Thursday, December 29, 2005

Federal emergency, unmanaged

What do you do when the Federal Emergency Management Agency is itself an unmanaged federal emergency?

Weaknesses in FEMA's response system during Hurricane Katrina were just one symptom of major management challenges at the Homeland Security Department, an internal report issued Wednesday concludes.

The report by the department's inspector general also questions Homeland Security's ability to properly oversee billions of dollars worth of contracts it awards annually.

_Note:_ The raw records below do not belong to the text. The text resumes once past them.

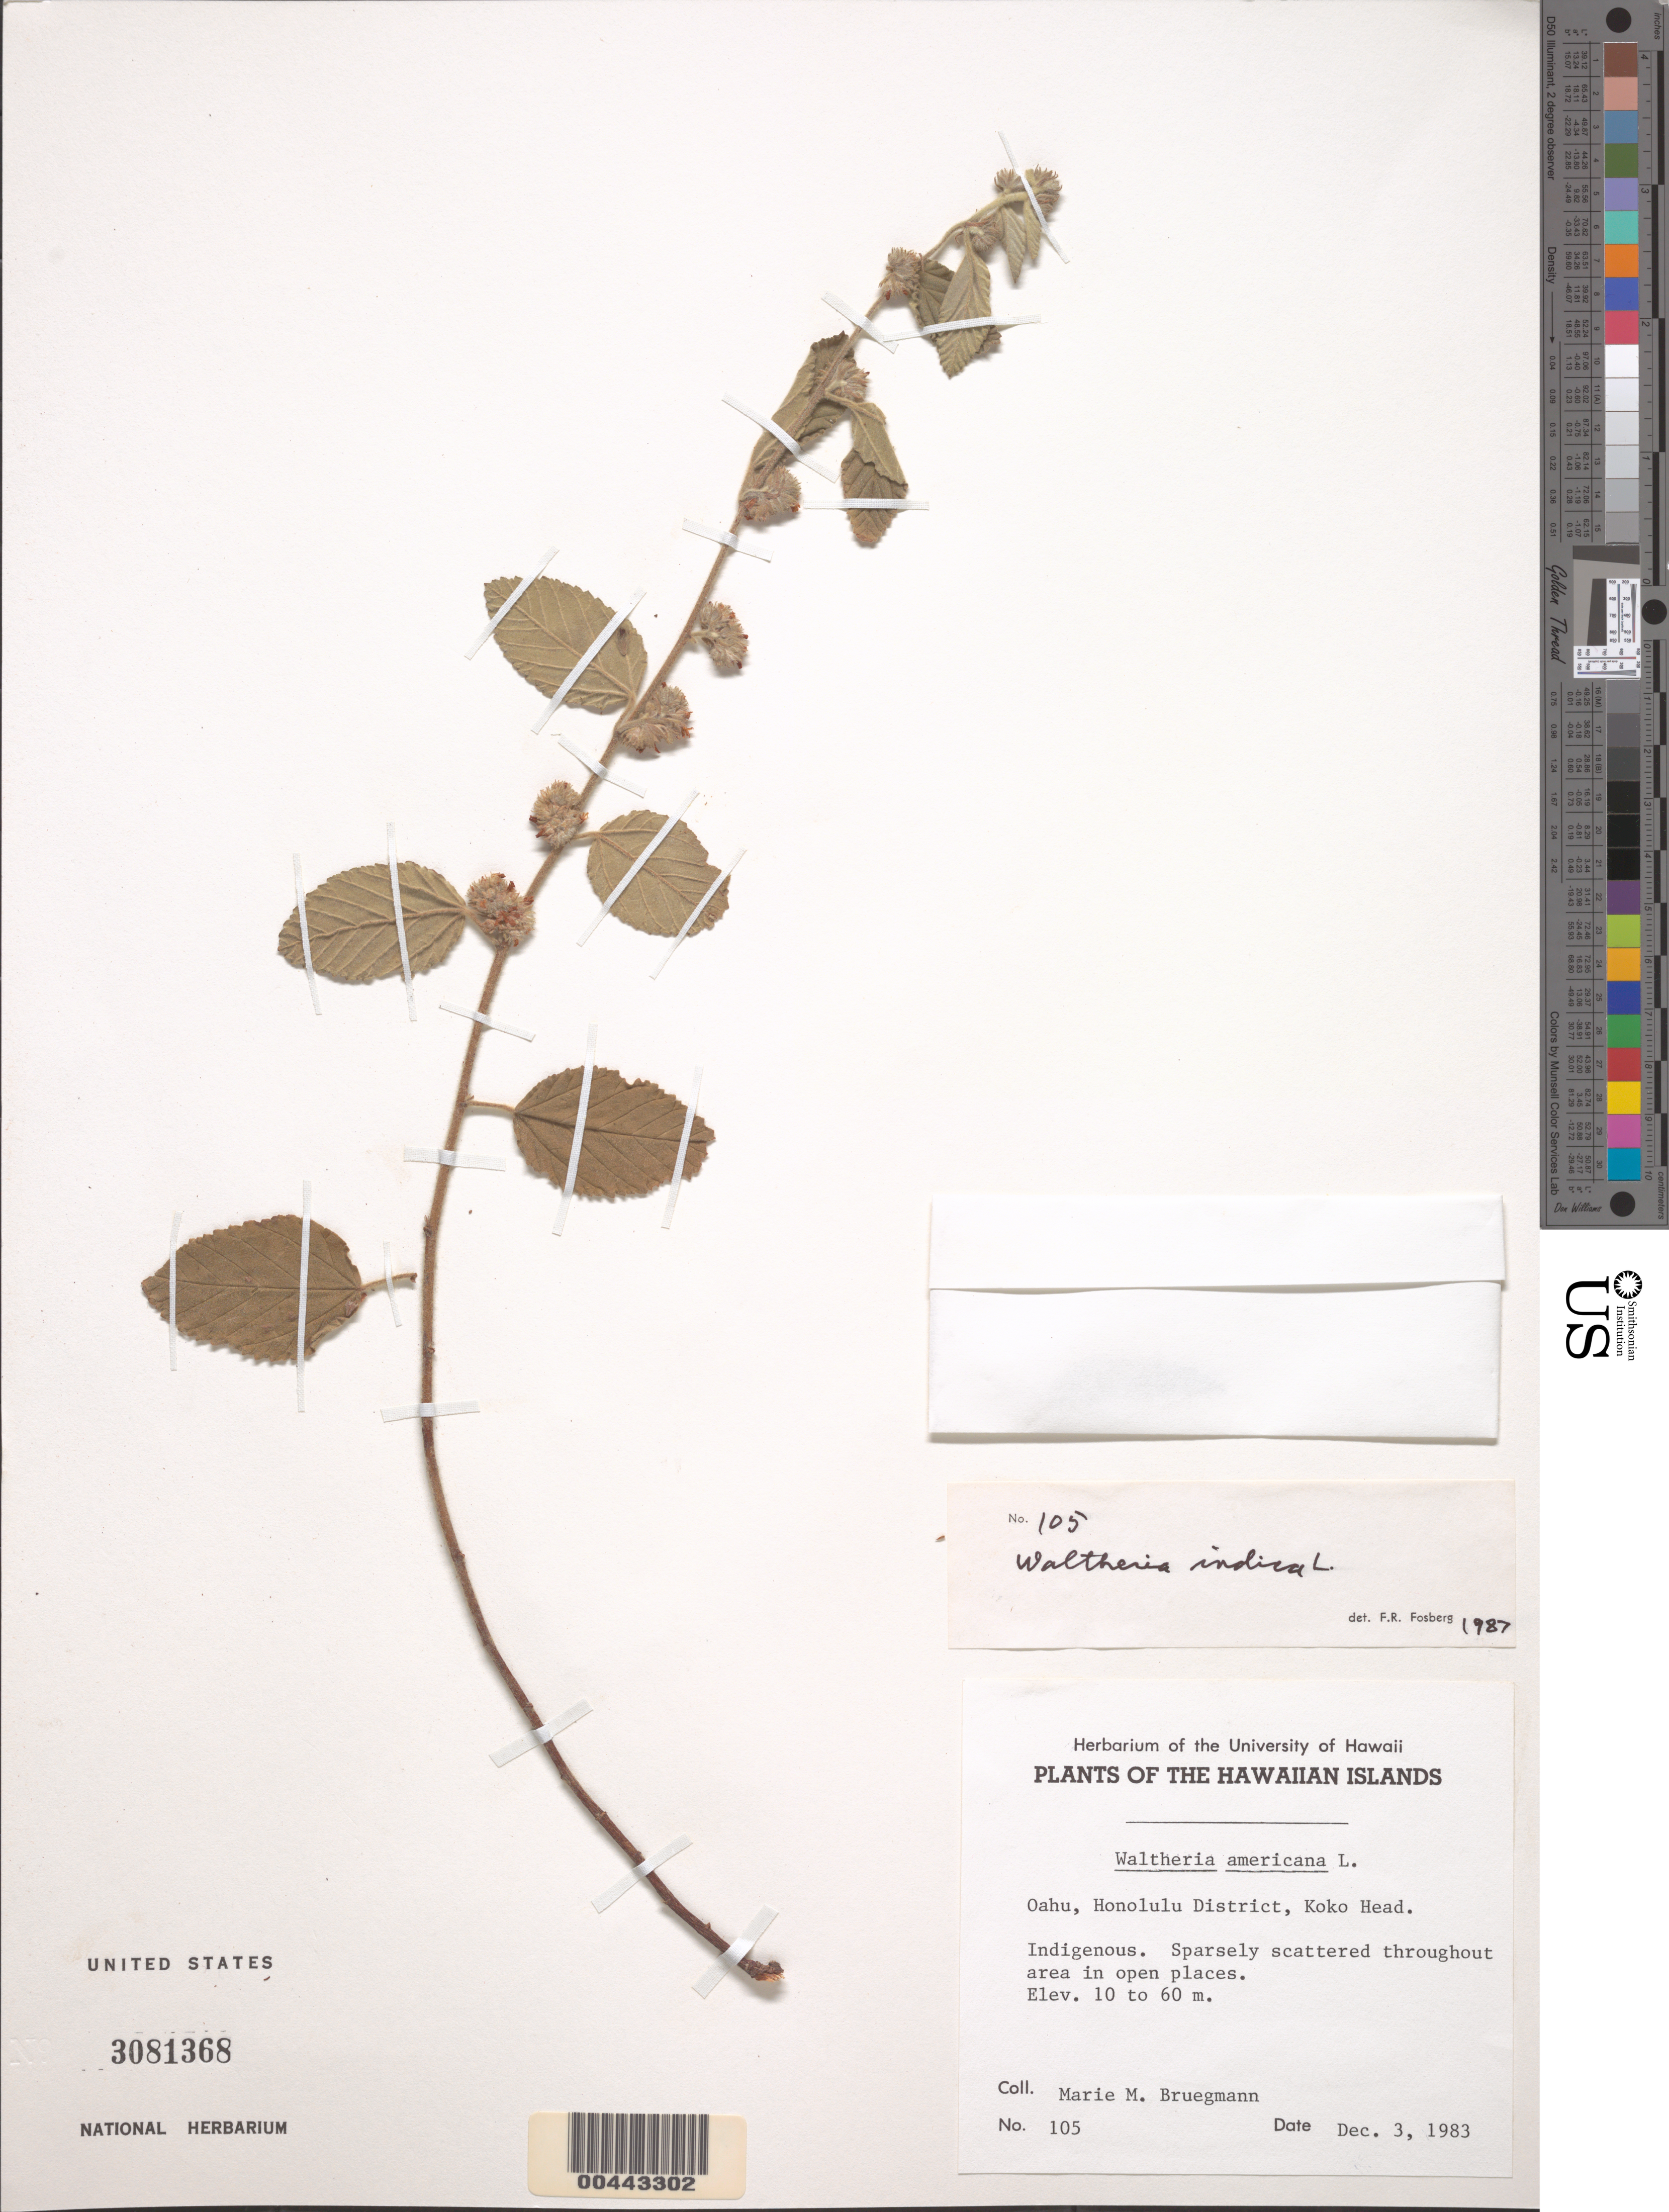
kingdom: Plantae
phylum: Tracheophyta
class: Magnoliopsida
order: Malvales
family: Malvaceae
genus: Waltheria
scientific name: Waltheria indica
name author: L.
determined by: Fosberg, F. R.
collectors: M. Bruegmann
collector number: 105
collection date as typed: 3 Dec 1983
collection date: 1983-12-03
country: United States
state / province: Hawaii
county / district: Honolulu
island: Oahu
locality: Honolulu Dist., Koko Head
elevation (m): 10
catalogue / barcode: US 3081368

The Federal Emergency Management Agency, an arm of the Homeland Security Department, was singled out as a top concern by investigators who pointed to the agency's "overburdened resources and infrastructure" in dealing with the double-whammy of hurricanes Katrina and Rita.

Investigators found that several key FEMA programs — distributing aid to disaster victims, emergency response information systems, modernizing flood maps and managing contracts and grants — remain inadequate.

Moreover, "when one considers that FEMA's programs are largely administered through grants and contracts, the circumstances created by hurricanes Katrina and Rita provide an unprecedented opportunity for fraud, waste and abuse," the report found.
In that last sentence lies the key: Privatization of such matters is a mistake because when private interests are involved, public interests become secondary. Using private interests guarantees that doing something cheaply will be more important that doing it right. And when oversight of private interests is handled as poorly as it is in FEMA, abuse will be rampant.

And I'm not just talking about skimming a few bucks from the public trough -- that's pretty much a given. The pursuit of profits can take more repugnant forms, such as lobbyists for defense contractors opposing provisions of a defense department proposal prohibiting defense contractor involvement in human trafficking for forced prostitution and labor, as documented here.

Response to federal emergencies is too important to be left to profiteers and agencies incapable of providing effective oversight. So is health care, by the way, but our elected officials will have to be dragged screaming to a viable solution for that. Right now they're too busy maintaining a role for profiteers, also known as "insurance companies" or "health administrators," in an area where they don't belong. Of course, the only health they're interested in protecting is that of their bottom line.

Some things must be handled by the public sector to eliminate the pursuit of profits and therefore the potential for abuse. The free market, regardless of what Republicans and right-wing think tankers would have you believe, is concerned with only one thing: profits.